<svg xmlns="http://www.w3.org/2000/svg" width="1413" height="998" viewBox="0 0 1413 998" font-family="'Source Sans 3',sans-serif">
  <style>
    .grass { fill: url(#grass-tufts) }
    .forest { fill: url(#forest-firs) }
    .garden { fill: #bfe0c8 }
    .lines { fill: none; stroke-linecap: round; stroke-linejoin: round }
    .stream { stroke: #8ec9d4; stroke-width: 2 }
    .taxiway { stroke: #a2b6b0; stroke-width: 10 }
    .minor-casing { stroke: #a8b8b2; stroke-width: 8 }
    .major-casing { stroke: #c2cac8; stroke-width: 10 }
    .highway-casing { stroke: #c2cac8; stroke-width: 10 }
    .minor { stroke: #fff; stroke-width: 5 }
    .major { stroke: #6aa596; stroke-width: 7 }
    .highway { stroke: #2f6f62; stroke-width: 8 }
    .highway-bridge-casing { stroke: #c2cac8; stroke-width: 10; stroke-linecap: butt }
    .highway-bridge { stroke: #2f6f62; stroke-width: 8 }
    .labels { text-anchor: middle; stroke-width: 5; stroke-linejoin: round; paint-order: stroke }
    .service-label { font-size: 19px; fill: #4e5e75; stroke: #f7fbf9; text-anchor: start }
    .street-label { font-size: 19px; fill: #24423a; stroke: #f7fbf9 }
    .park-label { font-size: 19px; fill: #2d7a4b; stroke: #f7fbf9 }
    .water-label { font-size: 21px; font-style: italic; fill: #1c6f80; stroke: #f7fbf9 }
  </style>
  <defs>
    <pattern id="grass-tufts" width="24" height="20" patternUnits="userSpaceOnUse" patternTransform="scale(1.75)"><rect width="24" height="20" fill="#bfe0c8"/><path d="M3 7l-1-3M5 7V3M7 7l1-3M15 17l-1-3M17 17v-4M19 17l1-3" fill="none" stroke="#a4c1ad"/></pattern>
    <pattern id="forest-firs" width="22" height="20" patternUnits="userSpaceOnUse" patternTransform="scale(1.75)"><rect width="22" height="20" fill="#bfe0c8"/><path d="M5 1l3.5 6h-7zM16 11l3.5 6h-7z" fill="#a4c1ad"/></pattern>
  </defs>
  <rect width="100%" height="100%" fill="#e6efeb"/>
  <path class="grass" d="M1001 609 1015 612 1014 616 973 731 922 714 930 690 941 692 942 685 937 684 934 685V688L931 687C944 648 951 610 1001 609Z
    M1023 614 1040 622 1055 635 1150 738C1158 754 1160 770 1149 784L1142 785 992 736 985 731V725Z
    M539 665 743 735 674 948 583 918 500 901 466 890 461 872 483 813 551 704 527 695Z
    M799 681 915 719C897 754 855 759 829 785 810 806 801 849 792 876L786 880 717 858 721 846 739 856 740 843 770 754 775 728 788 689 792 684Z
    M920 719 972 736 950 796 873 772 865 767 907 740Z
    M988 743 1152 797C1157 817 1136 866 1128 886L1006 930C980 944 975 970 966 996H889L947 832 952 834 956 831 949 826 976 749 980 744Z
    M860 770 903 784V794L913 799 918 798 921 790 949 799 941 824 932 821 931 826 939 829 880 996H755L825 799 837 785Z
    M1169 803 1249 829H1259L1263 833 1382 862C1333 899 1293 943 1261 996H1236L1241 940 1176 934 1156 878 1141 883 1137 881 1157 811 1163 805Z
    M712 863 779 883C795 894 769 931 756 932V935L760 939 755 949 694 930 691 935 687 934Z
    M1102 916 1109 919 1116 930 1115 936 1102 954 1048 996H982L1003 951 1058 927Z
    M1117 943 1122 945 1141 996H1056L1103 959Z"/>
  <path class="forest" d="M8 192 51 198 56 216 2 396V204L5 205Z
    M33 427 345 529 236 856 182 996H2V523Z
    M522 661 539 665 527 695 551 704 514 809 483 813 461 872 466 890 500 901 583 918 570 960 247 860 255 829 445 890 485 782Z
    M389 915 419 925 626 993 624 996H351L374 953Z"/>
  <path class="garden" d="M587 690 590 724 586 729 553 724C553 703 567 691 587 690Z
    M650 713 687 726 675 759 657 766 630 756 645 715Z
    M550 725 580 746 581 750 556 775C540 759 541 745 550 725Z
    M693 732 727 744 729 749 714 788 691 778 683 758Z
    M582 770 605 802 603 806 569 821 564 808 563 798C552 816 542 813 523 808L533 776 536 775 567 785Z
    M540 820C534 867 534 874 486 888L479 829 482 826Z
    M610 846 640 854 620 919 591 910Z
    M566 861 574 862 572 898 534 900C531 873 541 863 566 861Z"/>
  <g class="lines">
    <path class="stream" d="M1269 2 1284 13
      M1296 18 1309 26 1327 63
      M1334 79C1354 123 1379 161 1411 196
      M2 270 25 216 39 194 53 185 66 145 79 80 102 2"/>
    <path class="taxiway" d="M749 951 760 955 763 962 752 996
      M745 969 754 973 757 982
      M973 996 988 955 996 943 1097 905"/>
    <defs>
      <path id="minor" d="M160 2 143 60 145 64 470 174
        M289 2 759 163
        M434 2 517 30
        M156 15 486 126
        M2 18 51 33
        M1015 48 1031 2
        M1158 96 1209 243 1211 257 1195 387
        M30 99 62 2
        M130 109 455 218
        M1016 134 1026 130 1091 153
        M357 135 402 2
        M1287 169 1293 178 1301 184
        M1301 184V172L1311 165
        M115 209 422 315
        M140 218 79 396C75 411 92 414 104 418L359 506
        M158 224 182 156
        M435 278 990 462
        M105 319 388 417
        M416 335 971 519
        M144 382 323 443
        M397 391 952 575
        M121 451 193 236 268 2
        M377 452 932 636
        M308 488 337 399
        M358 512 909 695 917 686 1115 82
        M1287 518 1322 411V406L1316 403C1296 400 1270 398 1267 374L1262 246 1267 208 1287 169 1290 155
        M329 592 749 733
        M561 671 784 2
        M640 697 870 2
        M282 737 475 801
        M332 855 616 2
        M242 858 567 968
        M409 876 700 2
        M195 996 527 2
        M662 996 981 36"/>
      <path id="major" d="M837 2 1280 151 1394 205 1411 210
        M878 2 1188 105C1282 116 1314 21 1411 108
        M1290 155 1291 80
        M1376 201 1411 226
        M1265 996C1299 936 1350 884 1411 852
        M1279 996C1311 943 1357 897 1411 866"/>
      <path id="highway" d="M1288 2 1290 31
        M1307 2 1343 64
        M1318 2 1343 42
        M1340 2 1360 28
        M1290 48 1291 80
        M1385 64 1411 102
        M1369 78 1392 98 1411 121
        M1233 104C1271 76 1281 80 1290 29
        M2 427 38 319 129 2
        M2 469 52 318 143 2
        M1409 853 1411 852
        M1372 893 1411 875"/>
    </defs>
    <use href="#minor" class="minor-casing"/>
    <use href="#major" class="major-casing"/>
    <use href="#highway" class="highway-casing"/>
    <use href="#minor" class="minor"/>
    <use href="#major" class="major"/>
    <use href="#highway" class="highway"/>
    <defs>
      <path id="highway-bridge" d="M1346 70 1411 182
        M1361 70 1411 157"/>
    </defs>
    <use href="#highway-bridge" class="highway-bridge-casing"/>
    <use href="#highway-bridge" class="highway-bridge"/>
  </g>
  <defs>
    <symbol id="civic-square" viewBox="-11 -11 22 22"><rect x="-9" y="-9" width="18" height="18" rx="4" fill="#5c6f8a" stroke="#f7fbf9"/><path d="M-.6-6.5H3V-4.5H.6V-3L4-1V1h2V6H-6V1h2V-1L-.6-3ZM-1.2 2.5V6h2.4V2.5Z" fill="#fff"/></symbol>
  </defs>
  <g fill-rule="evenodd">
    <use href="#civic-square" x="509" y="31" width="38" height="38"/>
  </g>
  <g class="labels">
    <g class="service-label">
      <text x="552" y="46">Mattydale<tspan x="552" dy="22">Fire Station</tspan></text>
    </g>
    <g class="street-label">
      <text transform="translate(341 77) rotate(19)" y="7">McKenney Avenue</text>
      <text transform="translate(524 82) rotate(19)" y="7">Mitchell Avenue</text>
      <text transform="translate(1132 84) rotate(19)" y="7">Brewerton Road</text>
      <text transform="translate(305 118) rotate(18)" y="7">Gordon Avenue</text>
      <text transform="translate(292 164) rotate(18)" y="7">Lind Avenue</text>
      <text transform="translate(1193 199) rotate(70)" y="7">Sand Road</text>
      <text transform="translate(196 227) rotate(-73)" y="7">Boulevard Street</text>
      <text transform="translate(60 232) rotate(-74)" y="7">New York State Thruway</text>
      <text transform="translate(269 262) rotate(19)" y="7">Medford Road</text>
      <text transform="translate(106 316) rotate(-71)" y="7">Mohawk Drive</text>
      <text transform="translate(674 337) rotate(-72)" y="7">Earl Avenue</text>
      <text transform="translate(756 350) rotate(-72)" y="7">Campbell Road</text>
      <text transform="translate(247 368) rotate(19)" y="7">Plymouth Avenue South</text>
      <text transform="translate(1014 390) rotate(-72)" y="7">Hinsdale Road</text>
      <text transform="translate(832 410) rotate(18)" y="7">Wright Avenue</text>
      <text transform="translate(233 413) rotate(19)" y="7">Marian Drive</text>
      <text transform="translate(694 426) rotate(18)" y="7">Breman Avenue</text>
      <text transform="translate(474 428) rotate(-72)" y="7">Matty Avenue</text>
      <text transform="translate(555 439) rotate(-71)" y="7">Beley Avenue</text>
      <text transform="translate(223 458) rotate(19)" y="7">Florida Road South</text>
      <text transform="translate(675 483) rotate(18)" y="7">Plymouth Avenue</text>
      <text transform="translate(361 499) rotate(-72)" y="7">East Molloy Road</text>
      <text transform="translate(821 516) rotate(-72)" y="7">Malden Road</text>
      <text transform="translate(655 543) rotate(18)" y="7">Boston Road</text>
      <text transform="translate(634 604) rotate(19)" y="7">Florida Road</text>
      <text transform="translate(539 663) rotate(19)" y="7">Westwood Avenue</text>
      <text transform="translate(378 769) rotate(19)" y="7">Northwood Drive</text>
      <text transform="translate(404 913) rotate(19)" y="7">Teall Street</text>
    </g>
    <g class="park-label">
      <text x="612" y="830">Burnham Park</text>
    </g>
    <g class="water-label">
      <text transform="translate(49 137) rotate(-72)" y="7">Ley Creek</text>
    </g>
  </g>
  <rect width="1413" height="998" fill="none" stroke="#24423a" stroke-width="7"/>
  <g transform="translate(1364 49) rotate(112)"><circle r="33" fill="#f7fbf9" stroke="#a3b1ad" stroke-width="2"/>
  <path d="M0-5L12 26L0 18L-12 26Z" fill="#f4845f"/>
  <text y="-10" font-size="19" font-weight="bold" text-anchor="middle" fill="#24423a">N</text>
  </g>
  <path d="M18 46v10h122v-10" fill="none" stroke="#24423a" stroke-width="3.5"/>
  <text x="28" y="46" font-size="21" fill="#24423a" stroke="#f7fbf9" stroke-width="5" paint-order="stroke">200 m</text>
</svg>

■ **Work instructions**: Look for the word "lines". Copy out every line of the data that has it.

■ **Result below**:
    .lines { fill: none; stroke-linecap: round; stroke-linejoin: round }
  <g class="lines">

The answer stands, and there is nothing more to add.